From ff09893c559d340e12cc28e8627c8754eaa78d4b Mon Sep 17 00:00:00 2001
From: Matt Wala <wala1@illinois.edu>
Date: Thu, 26 Apr 2018 23:32:41 -0500
Subject: [PATCH 4/6] Checkpoint

---
 pytential/qbx/fmmlib.py           |   4 +-
 pytential/qbx/target_specific.pyx | 114 ++++++++++++++++++++++--------
 setup.py                          |   2 +-
 3 files changed, 88 insertions(+), 32 deletions(-)

diff --git a/pytential/qbx/fmmlib.py b/pytential/qbx/fmmlib.py
index f19d23e6..ae323a24 100644
--- a/pytential/qbx/fmmlib.py
+++ b/pytential/qbx/fmmlib.py
@@ -56,13 +56,13 @@ class QBXFMMLibExpansionWranglerCodeContainer(object):
             qbx_order, fmm_level_to_order,
             source_extra_kwargs={},
             kernel_extra_kwargs=None,
-            _use_tsqbx_list1=False):
+            _use_target_specific_list1=False):
 
         return QBXFMMLibExpansionWrangler(self, queue, geo_data, dtype,
                 qbx_order, fmm_level_to_order,
                 source_extra_kwargs,
                 kernel_extra_kwargs,
-                _use_tsqbx_list1)

#### INFORMATION
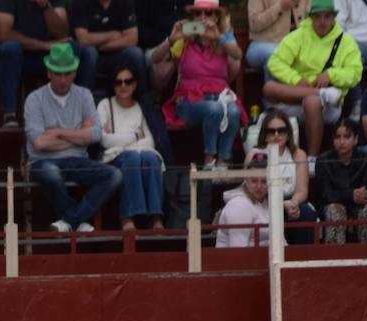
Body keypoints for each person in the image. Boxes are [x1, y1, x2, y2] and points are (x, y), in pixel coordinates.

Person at [23, 42, 121, 232]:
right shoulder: (34, 99)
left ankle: (69, 220)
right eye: (58, 73)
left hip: (78, 160)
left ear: (75, 72)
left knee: (114, 175)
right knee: (50, 173)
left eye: (67, 73)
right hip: (43, 161)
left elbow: (95, 134)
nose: (62, 79)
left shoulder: (84, 95)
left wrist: (58, 132)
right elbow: (39, 142)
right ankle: (78, 221)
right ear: (49, 72)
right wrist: (78, 134)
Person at [263, 0, 361, 157]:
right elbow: (274, 62)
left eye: (327, 16)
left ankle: (312, 158)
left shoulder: (346, 41)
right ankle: (318, 93)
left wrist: (330, 74)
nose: (322, 21)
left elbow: (355, 73)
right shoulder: (298, 36)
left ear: (334, 18)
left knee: (311, 101)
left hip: (329, 103)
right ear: (310, 17)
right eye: (317, 17)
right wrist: (296, 80)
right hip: (298, 95)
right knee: (268, 88)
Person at [152, 0, 241, 169]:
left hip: (219, 96)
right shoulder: (186, 39)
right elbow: (155, 59)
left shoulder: (224, 37)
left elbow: (237, 54)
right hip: (189, 100)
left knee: (234, 111)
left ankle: (223, 161)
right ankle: (209, 159)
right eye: (198, 13)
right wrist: (172, 39)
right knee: (213, 109)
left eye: (208, 13)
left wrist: (218, 38)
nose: (202, 17)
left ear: (216, 17)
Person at [96, 64, 170, 229]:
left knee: (151, 158)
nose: (123, 86)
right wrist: (135, 136)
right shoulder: (105, 105)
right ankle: (127, 217)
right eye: (118, 82)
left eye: (128, 81)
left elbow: (150, 142)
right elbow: (104, 140)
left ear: (135, 84)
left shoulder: (140, 107)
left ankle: (156, 217)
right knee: (133, 158)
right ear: (113, 85)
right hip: (113, 157)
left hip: (138, 154)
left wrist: (119, 139)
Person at [0, 0, 78, 127]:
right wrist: (43, 45)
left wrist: (45, 6)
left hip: (37, 56)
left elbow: (62, 33)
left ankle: (73, 112)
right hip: (2, 56)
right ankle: (9, 115)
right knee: (12, 49)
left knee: (75, 49)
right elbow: (4, 35)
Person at [253, 106, 318, 243]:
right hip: (264, 202)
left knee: (305, 212)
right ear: (265, 135)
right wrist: (281, 205)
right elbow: (255, 192)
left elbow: (302, 191)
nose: (277, 135)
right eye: (271, 131)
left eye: (281, 131)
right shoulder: (255, 154)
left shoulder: (298, 154)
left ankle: (302, 259)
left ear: (288, 133)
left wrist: (293, 204)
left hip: (291, 201)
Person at [315, 117, 367, 243]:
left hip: (359, 207)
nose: (341, 142)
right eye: (337, 137)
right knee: (334, 210)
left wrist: (356, 197)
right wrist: (350, 195)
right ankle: (335, 258)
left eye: (347, 137)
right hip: (334, 207)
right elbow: (325, 195)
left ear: (356, 139)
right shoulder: (323, 161)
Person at [70, 0, 145, 90]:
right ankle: (84, 97)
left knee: (136, 54)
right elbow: (83, 39)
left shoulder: (125, 2)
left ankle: (141, 99)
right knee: (90, 52)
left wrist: (97, 44)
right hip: (90, 56)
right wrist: (112, 35)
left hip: (116, 54)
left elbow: (132, 39)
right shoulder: (80, 3)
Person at [214, 152, 272, 246]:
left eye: (264, 181)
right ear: (246, 180)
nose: (259, 186)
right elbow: (239, 251)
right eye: (254, 181)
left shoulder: (267, 203)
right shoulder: (239, 205)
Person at [245, 0, 310, 71]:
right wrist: (280, 7)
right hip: (263, 44)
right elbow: (255, 24)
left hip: (297, 45)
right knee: (276, 55)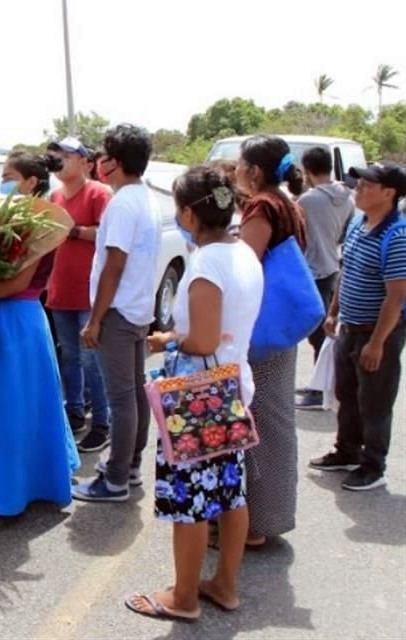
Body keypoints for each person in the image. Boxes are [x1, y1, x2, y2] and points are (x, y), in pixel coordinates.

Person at [127, 166, 263, 622]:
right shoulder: (242, 250)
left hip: (198, 395)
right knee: (230, 493)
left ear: (188, 212)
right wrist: (178, 336)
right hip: (231, 384)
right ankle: (224, 584)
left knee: (190, 500)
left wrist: (170, 340)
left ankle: (183, 598)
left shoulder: (205, 263)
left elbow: (202, 341)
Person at [0, 151, 80, 518]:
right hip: (20, 320)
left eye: (8, 175)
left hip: (13, 319)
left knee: (3, 407)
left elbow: (17, 281)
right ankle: (34, 486)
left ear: (30, 182)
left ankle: (2, 497)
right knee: (26, 405)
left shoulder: (38, 223)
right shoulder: (21, 220)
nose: (2, 181)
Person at [75, 124, 161, 502]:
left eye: (103, 155)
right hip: (137, 309)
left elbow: (115, 264)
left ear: (116, 162)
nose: (98, 162)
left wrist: (95, 319)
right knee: (134, 393)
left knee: (121, 398)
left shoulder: (123, 204)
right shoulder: (143, 198)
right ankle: (129, 466)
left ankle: (114, 480)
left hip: (119, 313)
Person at [310, 162, 406, 491]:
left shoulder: (397, 237)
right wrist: (334, 311)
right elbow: (345, 271)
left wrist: (377, 342)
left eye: (367, 185)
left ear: (389, 193)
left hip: (377, 332)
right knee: (346, 393)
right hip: (349, 326)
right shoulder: (357, 223)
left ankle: (373, 465)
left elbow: (394, 297)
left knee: (375, 401)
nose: (358, 189)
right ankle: (346, 450)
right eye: (359, 183)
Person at [234, 134, 307, 546]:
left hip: (262, 329)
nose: (238, 170)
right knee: (274, 420)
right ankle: (271, 516)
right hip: (281, 328)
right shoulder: (287, 204)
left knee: (260, 423)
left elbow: (248, 264)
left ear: (255, 170)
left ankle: (258, 525)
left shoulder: (263, 206)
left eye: (242, 163)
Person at [44, 136, 112, 447]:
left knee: (91, 360)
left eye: (65, 155)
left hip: (89, 294)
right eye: (54, 155)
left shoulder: (98, 193)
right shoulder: (53, 196)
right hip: (60, 292)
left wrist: (71, 230)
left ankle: (101, 421)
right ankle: (73, 413)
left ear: (85, 161)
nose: (58, 160)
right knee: (69, 357)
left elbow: (107, 234)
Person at [295, 146, 355, 410]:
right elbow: (345, 234)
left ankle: (320, 391)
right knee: (324, 329)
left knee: (318, 333)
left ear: (307, 170)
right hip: (331, 266)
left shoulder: (307, 201)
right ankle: (320, 384)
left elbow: (294, 234)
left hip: (311, 269)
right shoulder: (348, 197)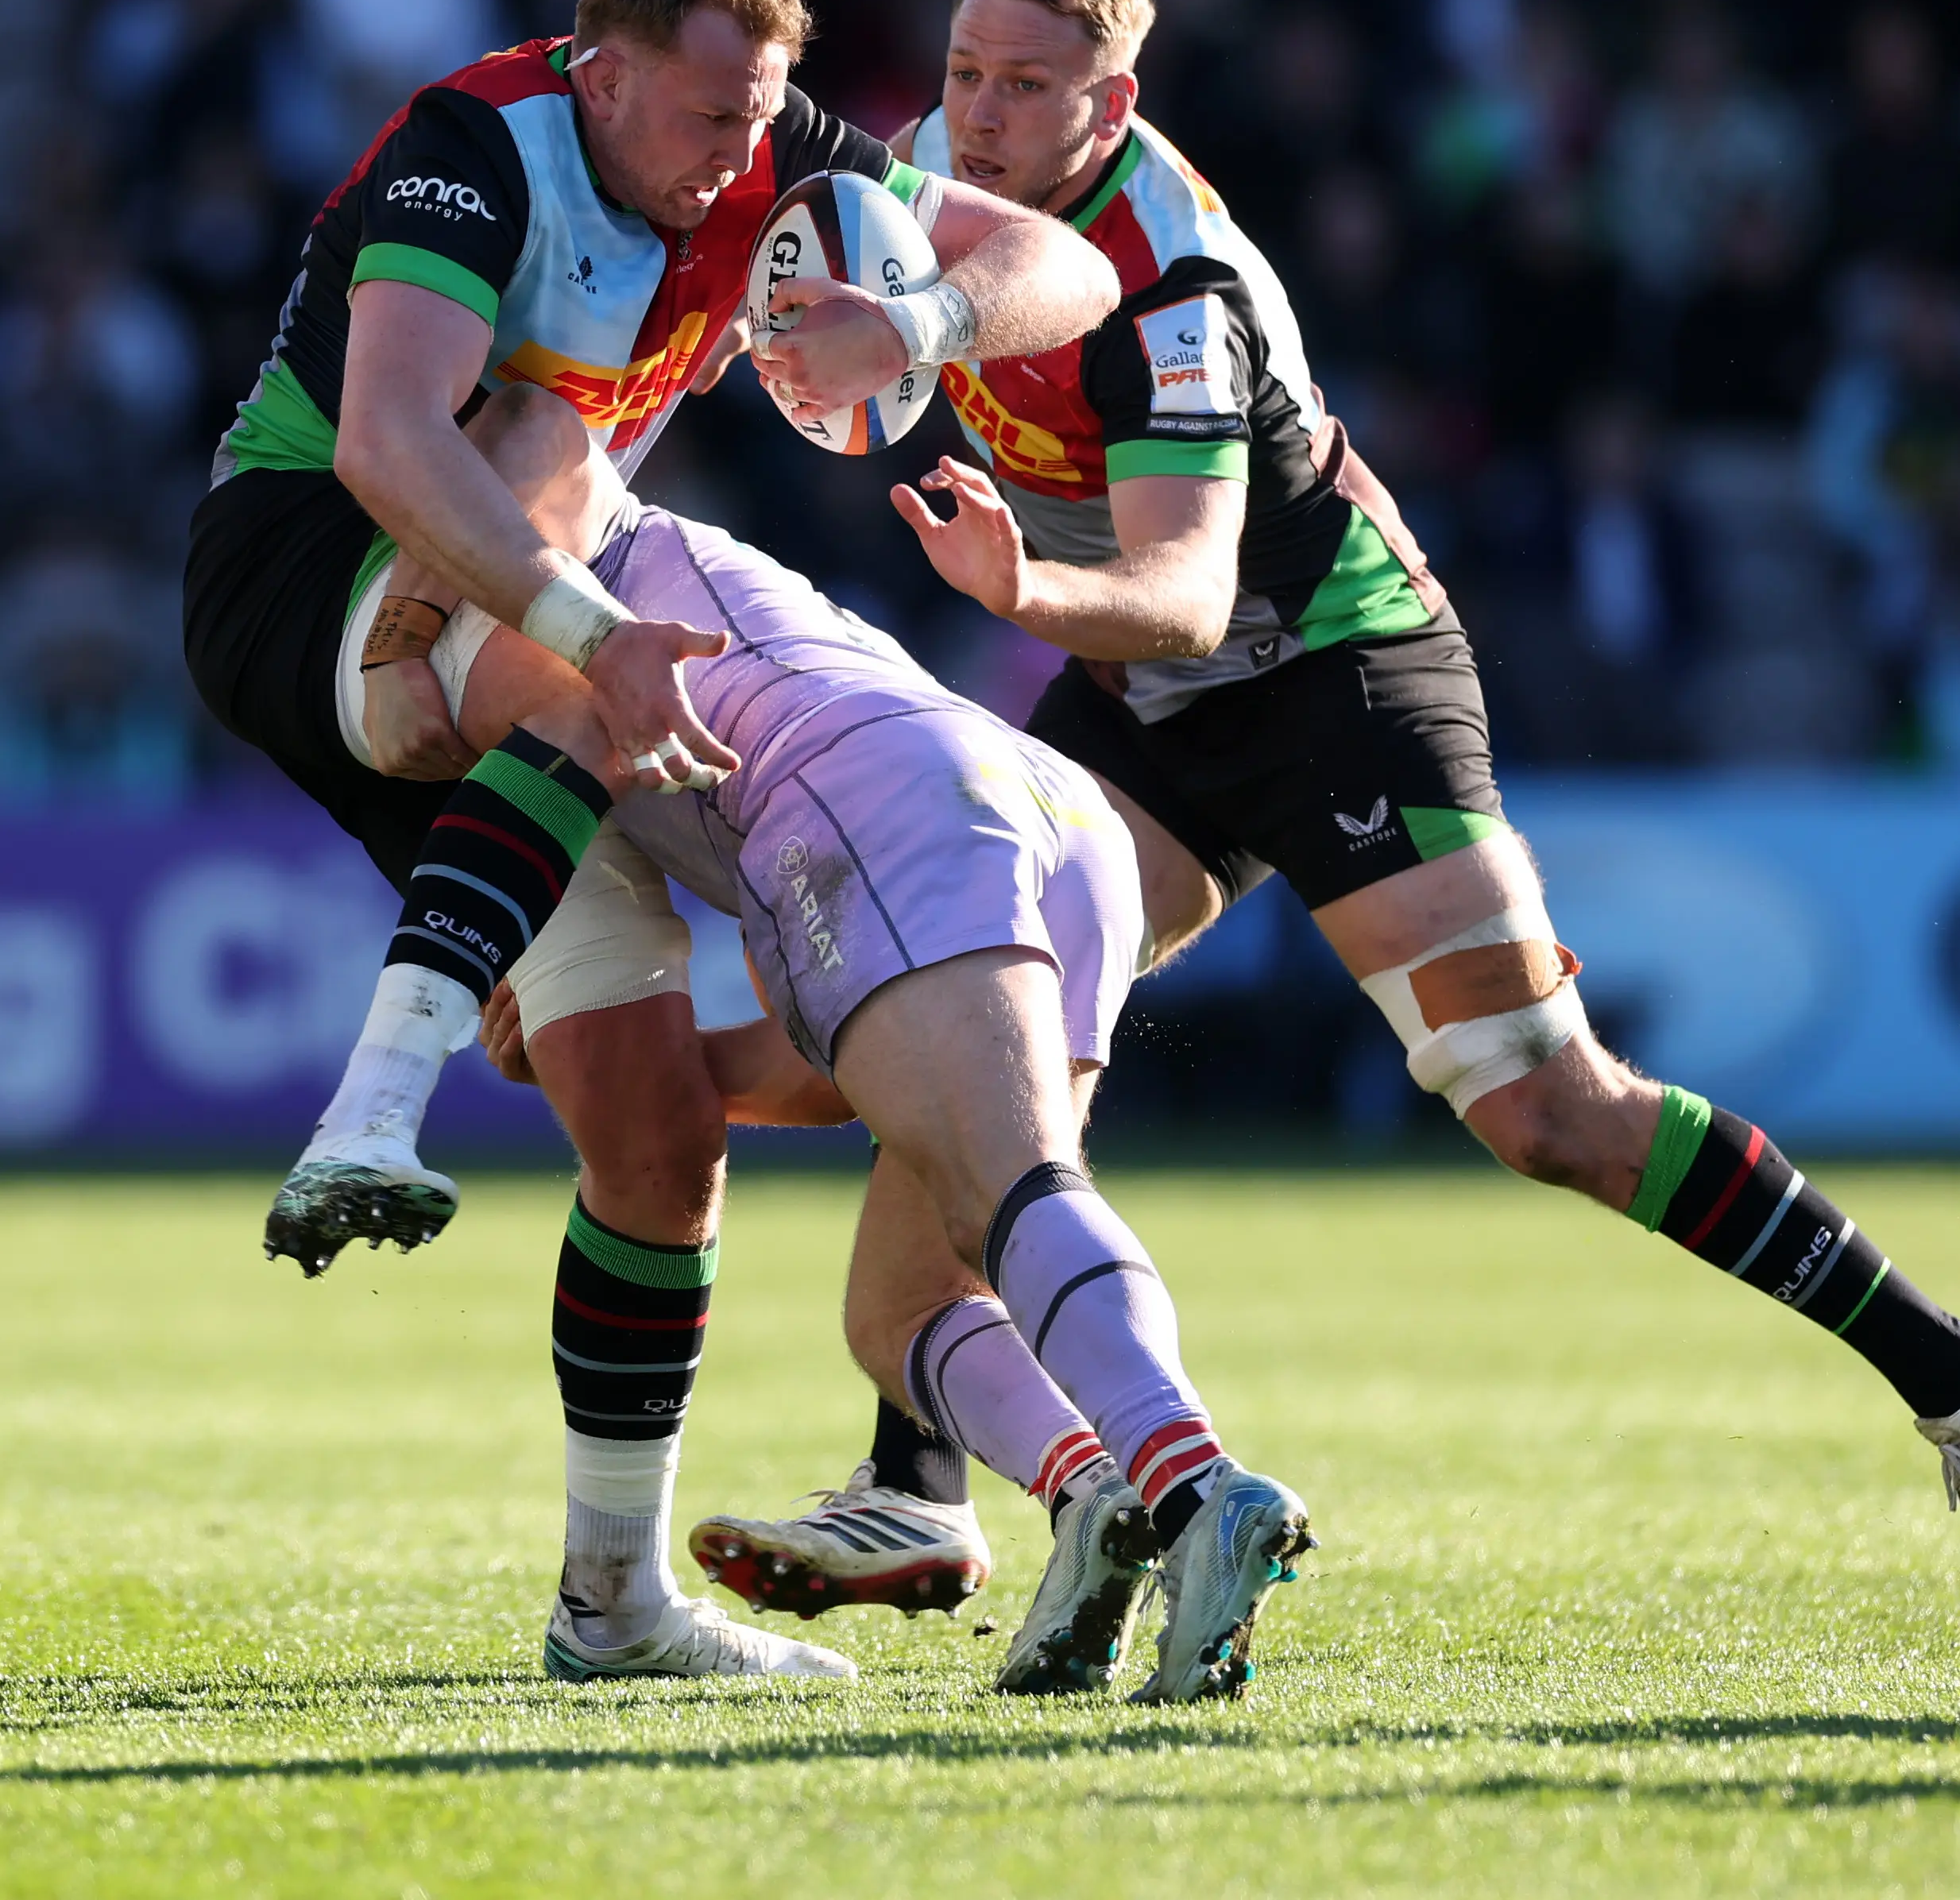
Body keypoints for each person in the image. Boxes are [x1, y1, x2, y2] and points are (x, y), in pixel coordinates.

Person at [683, 0, 1960, 1651]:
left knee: (1543, 1108)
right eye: (964, 72)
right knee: (982, 1014)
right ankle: (919, 1480)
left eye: (1025, 86)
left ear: (1112, 102)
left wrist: (1017, 586)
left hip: (1327, 670)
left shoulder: (1175, 285)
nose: (975, 114)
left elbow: (1185, 592)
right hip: (1141, 698)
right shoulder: (924, 190)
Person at [176, 0, 1123, 1681]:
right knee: (558, 490)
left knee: (659, 1139)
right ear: (599, 76)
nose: (738, 156)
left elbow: (1064, 271)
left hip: (500, 650)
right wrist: (592, 636)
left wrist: (918, 317)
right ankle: (370, 1110)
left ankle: (609, 1608)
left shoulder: (765, 148)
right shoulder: (476, 146)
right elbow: (388, 440)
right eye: (706, 117)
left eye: (760, 116)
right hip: (304, 572)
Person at [302, 384, 1315, 1701]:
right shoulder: (645, 564)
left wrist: (394, 644)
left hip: (886, 801)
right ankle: (1095, 1495)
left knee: (1013, 1190)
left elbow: (532, 433)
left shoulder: (528, 507)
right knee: (906, 1308)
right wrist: (666, 1068)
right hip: (1039, 810)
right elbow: (839, 1071)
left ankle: (1196, 1482)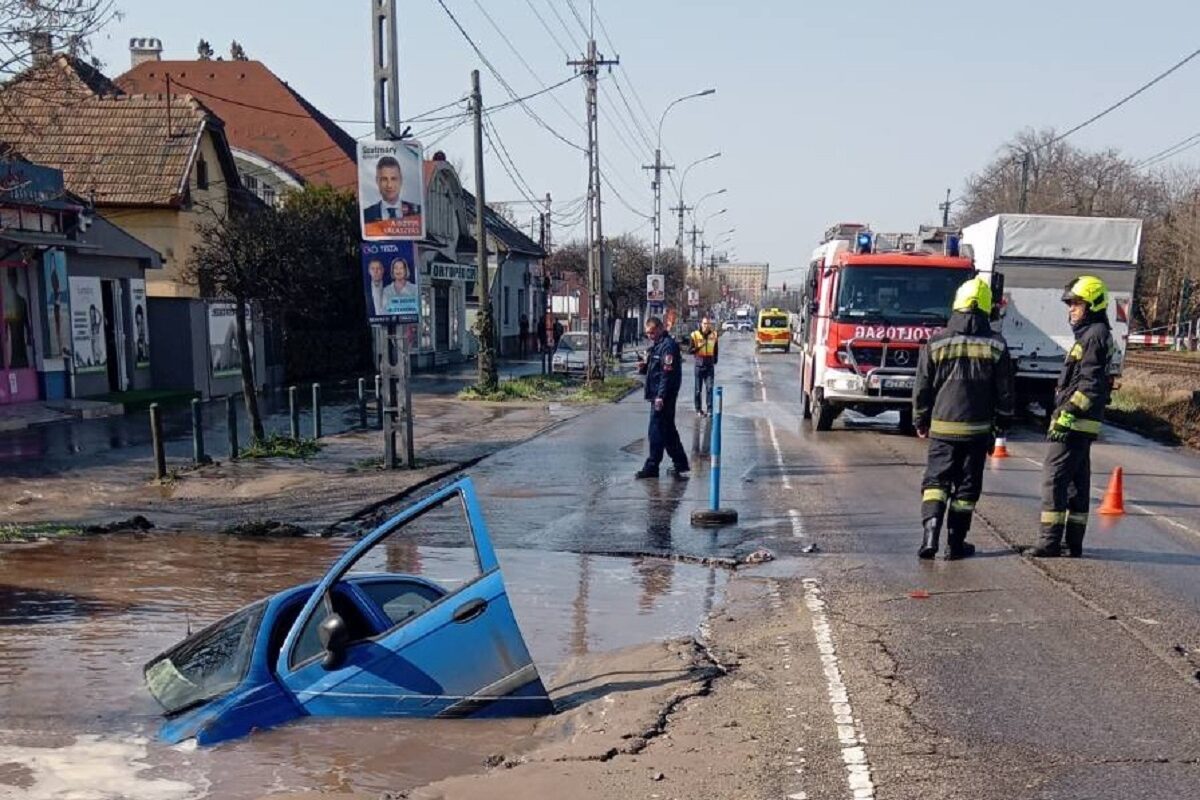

#### WORK ORDER A
In the patch text, what new name replaces the parameter `_use_tsqbx_list1` in pytential/qbx/fmmlib.py?
#### WORK ORDER B
Pick up the Git patch text after its last line and continue it.

#### TASK ANSWER A
`_use_target_specific_list1`

#### TASK ANSWER B
+                _use_target_specific_list1)
 
 # }}}
 
diff --git a/pytential/qbx/target_specific.pyx b/pytential/qbx/target_specific.pyx
index c668703a..c349bb56 100644
--- a/pytential/qbx/target_specific.pyx
+++ b/pytential/qbx/target_specific.pyx
@@ -11,32 +11,47 @@ from libc.stdio cimport printf
 cimport openmp
 
 
-cdef double legendre(double x, int n, double[] coeffs) nogil:
-    """Evaluate the Legendre series of order n at x.
+cdef void legvals(double x, int n, double[] vals, double[] derivs) nogil:
+    """Compute the values of the Legendre polynomial up to order n at x.
+    Optionally, if derivs is non-NULL, compute the values of the derivative too.
 
-    Taken from SciPy.
+    Borrowed from fmmlib.
     """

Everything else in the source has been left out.